Question

How do you factor \[12{{x}^{2}}+69x+45\]?

Answer 1

Hint: In order to find the solution to this question, we will start solving it by taking out common terms like 3, and then we will make necessary calculations to get our equation in simpler quadratic form. Then we will use middle term splitting to simplify further.

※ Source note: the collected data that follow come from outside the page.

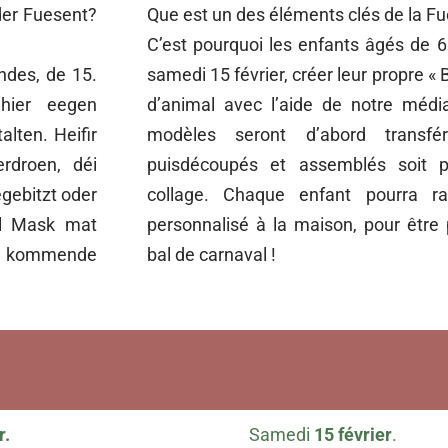
der Fuesent?
Que est un des éléments clés de la Fu
C’est pourquoi les enfants âgés de 6
hdes, de 15.
samedi 15 février, créer leur propre 
hier eegen
d’animal avec l’aide de notre média
lten. Heifir
modèles seront d’abord transfé
rdroen, déi
puisdécoupés et assemblés soit p
ebitzt oder
collage. Chaque enfant pourra 
ll Mask mat
personnalisé à la maison, pour être 
m kommende
bal de carnaval !
r.
Samedi
15 février
.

Complete step by step answer:
According to the question, we have been asked to find the factors of \[12{{x}^{2}}+69x+45\].
To factorize an equation, one should always first look for the common factors of the coefficients. If the coefficients of the variables don’t have any common factor, then one can proceed with different factoring methods. Here, one can easily see that \[3\] is a common factor of 12, 69, and 45.
Therefore, we will take 3 commons from each term of expression. Therefore, we get
\[12{{x}^{2}}+69x+45=3(4{{x}^{2}}+23x+15)\]
Now, we will use splitting the middle term method to express the obtained quadratic expression as the product of two linear expressions.
We know that when we split the middle term, we split them in such a manner that their algebraic sum is equal to the middle term and their algebraic product is equal to the product first and the last term.
Therefore, we can write the middle term of \[4{{x}^{2}}+23x+15\] as \[23x=20x+3x\]. Hence, we can write the expression as
\[\Rightarrow 3\left( 4{{x}^{2}}+23x+15 \right)=3\left( 4{{x}^{2}}+20x+3x+15 \right)\]
\[\Rightarrow 12{{x}^{2}}+69x+45=3\left( 4{{x}^{2}}+20x+3x+15 \right)\]
Now, we will take 4x common from the first two terms of the obtained expression and then we will take 3 common from next two terms. Hence, we get
\[\Rightarrow 12{{x}^{2}}+69x+45=3\left( 4x\left( x+5 \right)+3\left( x+5 \right) \right)\]
Now, we will take \[\left( x+5 \right)\] common from both the terms. Hence, we get
\[\therefore 12{{x}^{2}}+69x+45=3\left( x+5 \right)\left( 4x+3 \right)\]
Therefore, we can say the factors of \[12{{x}^{2}}+69x+45\] are 3, (x+5), and (4x+3).

Note:
One can use several other methods for factoring the equations. Some of these include the discriminant method or the perfect square method. One should keep in mind that some of these methods might not be able to give proper factorization. Also, we have to be very careful while splitting the terms, because we made a calculation mistake, we might end up with the wrong answer and we may lose our marks.